Maria ''Lovisa'' Åhrberg or ''Årberg'' (17 May 1801 in Uppsala,〔svar.ra.se, (Uppsala födda )〕 – 26 March 1881 in Stockholm,〔ssa.stockholm.se, (dödsbevis )〕), was a Swedish surgeon and doctor. She was the first recognised female doctor in Sweden. She was a doctor and a surgeon already in long before it was formally permitted for women by the reform which made it legal for women to study medicine at the universities in 1870. The only identified earlier female medical practitioner in Sweden, who may have had such an official recognition, was Kisamor, who did not, however, have any formal medical training.
== Biography ==
Lovisa Åhrberg was born in Uppsala in Uppland. Her father was a caretaker at the Uppsala University. Her mother and grandmother were reportedly active within nursing, possible within folk medicine. In the early 19th-century, nurses were merely uneducated helpers to the doctors. During her childhood, Åhrberg accompanied her mother to hospitals. She was never formally as student at any medical school but she was, informally educated in medicine by observation.
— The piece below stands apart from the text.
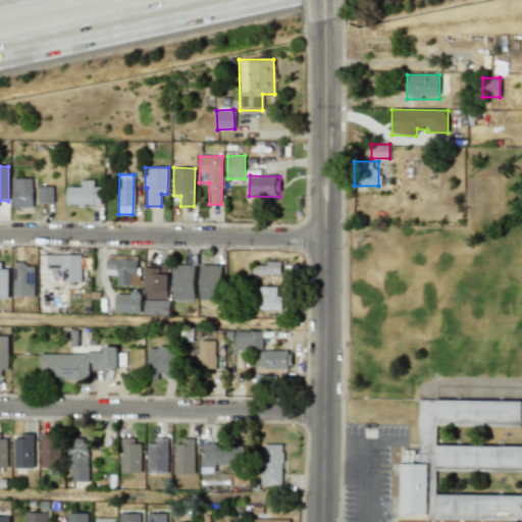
[(12,207),(33,207),(32,178),(12,178),(12,207)]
As an adult, Lovisa Åhrberg settled in the capital of Stockholm to work as a domestic maid in the household of a family. During her spare time, she helped people afflicted with injuries, wounds and illness with their health problems. Evidently, this started when her help was asked for by friends from Uppsala, were her background was known. Because her treatments were successful, words spread about her knowledge in health care and she was more and more sought after by clients for medical treatment. Initially her clients were poor, but when wealthy people begun to hire her and paid her for her services, she was able to leave her position as a domestic maid and was, from circa the year 1840, able to support herself solely as, in effect, a doctor.
This was in practice not that unusual: in the countryside, women practice medicine in the role of cunning folk, such as Hanna Svensdotter (1798–1864), who was widely reputed as "The Doctoress in Wram" and who was reputed for her treatment of especially leg injuries "far outside of Scania". The practice of Lovisa Åhrberg was however regarded as more controversial.